Tuesday, November 13, 2012

 -- Jay Grymes & Steve Caparotta
        13 November 2012

High clouds have been drifting in from the west today and they are expected to remain with us through the evening and overnight. They are the product of blow-off cirrus tops associated with a large upper-air disturbance traveling west-to-east over southern Texas and headed into the western Gulf.



Those high clouds thickened enough to filter Tuesday's afternoon sunshine, and that kept many WAFB neighborhoods in the 50°s for Tuesday’s highs. In fact, Tuesday’s high of 60° is the “lowest” afternoon max-temp recorded at BR’s Metro Airport since February 19th!

WAFB communities won’t get anything more than those high-and-thin ice-clouds (cirrus clouds) from the Texas disturbance, and we expect most of those clouds to clear out during the first half of Wednesday, leaving us with fair skies for Wednesday afternoon. But we’re still another day away from the real start of the warming trend expected, so highs on Wednesday will once again top-out in the low 60°s for many WAFB neighborhoods.

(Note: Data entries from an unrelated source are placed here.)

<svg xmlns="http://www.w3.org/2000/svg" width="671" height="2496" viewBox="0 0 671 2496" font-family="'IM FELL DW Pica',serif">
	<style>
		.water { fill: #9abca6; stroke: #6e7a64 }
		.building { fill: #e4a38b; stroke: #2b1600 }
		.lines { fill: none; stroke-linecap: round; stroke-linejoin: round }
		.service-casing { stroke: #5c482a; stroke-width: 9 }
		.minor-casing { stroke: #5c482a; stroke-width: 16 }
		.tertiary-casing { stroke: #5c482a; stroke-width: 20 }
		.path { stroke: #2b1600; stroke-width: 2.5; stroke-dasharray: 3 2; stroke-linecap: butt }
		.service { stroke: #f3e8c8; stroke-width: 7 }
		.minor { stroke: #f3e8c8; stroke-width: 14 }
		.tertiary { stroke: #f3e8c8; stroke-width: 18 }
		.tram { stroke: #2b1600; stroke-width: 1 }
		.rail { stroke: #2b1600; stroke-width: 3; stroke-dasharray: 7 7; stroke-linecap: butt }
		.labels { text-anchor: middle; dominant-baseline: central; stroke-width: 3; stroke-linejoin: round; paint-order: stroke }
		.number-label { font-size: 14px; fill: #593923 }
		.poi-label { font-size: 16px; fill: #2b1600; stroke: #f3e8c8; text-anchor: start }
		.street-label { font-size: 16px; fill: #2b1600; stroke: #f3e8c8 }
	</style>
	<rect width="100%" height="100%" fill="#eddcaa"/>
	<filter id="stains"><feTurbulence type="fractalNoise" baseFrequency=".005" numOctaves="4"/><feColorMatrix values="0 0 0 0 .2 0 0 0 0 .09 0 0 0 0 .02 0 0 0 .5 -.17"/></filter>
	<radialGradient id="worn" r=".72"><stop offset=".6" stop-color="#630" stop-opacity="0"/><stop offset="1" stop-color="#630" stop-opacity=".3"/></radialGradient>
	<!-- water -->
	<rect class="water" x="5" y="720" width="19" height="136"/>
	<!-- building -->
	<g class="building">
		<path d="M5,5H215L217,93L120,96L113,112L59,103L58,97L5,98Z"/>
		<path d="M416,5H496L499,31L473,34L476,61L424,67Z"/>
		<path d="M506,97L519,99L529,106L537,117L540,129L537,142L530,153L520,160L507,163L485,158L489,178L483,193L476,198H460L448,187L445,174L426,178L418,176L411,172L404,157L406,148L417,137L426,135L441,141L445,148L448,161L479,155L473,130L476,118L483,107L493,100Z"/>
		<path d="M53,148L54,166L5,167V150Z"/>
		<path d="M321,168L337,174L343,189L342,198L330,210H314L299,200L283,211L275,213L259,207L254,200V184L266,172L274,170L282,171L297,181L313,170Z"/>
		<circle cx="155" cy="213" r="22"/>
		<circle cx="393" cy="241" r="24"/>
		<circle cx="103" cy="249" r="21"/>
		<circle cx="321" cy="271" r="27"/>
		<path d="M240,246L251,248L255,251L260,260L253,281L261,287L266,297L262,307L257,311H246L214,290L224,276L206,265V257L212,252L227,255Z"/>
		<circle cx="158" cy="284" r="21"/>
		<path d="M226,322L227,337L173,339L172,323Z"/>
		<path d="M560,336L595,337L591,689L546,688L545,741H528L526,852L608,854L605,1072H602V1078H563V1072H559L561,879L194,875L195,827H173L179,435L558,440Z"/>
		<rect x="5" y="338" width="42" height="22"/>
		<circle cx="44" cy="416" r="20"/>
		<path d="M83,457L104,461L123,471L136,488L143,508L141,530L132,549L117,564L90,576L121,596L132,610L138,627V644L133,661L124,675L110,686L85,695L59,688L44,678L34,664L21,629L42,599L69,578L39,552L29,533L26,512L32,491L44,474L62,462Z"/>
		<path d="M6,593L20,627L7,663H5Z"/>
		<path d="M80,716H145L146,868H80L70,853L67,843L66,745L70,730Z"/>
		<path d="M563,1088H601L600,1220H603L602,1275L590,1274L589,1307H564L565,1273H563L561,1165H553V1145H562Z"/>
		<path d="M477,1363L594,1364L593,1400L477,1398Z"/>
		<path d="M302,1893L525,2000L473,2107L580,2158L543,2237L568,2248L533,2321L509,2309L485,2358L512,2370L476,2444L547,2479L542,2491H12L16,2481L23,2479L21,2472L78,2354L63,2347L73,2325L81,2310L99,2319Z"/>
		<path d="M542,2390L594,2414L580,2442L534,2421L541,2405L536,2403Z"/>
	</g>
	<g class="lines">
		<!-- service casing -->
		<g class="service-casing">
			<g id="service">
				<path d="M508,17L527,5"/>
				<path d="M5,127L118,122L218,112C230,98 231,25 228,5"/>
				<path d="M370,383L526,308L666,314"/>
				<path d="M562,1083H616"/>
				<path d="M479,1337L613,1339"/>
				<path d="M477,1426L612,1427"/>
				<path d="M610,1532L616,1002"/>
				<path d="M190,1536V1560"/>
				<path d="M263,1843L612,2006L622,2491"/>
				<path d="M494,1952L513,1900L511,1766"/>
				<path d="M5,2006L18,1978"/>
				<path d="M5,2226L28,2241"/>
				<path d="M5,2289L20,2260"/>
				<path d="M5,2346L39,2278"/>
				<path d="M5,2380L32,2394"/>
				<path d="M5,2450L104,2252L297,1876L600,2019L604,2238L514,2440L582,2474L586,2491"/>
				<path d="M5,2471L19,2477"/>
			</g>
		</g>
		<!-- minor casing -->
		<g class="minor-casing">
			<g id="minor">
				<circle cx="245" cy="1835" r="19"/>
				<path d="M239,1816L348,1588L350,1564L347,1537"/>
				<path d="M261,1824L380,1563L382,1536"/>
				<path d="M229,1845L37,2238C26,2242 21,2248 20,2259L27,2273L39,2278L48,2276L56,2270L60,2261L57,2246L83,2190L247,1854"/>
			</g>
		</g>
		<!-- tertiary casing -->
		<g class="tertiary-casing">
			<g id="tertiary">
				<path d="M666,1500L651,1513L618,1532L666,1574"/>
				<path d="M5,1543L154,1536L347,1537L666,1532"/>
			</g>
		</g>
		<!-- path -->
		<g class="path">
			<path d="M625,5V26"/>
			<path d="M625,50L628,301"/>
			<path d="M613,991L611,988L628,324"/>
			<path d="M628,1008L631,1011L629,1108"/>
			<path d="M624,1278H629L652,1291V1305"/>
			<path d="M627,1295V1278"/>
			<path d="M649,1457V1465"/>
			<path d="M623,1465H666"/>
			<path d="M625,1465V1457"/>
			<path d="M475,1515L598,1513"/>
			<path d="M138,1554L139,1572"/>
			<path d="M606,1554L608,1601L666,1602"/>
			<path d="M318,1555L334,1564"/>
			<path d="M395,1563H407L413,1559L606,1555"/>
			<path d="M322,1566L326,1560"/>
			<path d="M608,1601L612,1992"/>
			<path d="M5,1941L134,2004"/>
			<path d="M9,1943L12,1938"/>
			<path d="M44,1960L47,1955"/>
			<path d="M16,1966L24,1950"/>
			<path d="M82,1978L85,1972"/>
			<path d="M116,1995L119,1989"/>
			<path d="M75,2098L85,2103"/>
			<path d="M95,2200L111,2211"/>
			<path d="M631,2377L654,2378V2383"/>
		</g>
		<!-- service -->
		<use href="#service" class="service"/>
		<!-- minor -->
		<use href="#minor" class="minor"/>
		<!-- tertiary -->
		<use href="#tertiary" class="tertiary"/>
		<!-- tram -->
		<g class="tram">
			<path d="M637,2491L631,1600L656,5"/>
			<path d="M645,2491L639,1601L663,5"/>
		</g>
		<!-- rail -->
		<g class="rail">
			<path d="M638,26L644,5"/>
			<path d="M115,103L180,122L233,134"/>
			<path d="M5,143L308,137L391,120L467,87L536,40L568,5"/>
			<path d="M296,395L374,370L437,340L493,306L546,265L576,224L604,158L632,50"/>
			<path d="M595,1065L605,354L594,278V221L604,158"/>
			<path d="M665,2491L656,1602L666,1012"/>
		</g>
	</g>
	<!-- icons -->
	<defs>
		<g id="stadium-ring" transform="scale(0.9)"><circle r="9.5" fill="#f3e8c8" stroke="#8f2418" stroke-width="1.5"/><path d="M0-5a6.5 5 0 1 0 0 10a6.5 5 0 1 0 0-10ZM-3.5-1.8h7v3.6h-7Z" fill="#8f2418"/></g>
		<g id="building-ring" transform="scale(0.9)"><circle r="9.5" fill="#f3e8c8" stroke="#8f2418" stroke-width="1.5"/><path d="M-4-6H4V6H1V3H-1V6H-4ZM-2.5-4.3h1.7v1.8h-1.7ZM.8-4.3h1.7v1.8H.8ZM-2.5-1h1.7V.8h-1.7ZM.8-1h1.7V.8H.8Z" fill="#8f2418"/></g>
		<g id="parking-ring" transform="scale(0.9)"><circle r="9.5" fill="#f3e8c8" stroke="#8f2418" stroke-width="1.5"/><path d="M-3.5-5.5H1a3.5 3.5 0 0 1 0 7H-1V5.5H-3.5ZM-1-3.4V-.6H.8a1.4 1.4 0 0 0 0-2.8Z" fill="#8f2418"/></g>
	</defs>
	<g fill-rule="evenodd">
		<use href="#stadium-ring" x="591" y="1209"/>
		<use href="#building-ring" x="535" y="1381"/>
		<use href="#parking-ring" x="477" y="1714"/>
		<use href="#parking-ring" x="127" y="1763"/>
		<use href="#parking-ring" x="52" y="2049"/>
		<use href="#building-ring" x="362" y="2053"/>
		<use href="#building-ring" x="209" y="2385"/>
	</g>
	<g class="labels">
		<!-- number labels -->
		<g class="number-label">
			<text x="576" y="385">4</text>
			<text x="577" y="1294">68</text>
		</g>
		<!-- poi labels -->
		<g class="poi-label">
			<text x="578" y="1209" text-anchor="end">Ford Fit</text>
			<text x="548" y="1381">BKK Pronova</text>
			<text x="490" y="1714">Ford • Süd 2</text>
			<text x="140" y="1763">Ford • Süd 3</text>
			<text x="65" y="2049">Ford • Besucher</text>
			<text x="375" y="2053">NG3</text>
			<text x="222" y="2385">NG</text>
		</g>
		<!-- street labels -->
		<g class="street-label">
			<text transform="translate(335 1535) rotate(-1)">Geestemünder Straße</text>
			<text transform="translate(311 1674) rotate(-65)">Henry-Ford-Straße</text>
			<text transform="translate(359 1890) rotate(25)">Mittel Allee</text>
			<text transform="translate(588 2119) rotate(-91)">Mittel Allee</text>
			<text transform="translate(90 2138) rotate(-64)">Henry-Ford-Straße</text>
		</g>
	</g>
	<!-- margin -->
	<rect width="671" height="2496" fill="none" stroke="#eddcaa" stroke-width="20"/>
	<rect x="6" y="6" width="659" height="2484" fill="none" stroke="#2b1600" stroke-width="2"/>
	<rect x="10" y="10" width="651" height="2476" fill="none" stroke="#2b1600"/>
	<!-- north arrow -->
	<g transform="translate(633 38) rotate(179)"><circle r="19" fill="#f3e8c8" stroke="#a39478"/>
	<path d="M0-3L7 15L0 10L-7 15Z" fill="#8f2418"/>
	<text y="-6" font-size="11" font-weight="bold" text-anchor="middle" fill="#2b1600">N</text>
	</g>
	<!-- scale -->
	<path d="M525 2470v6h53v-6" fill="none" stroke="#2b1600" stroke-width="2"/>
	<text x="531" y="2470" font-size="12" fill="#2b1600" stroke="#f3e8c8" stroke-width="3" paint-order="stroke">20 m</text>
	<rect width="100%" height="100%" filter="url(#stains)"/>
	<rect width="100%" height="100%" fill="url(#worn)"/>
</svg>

By Thursday, the northern branch of the jet stream will have retreated a little farther to the north, taking the truly cold air with it, while a developing ridge in the southern branch of the jet stream (currently over the SW U.S. and NW Mexico) shifts east and provides a mechanism to enhance the slow warming for the central Gulf Coast later this week. That same southern jet stream ridge will also assure dry weather for the rest of the week and through the weekend, with highs climbing to, or even above, 70° for many WAFB communities over the weekend.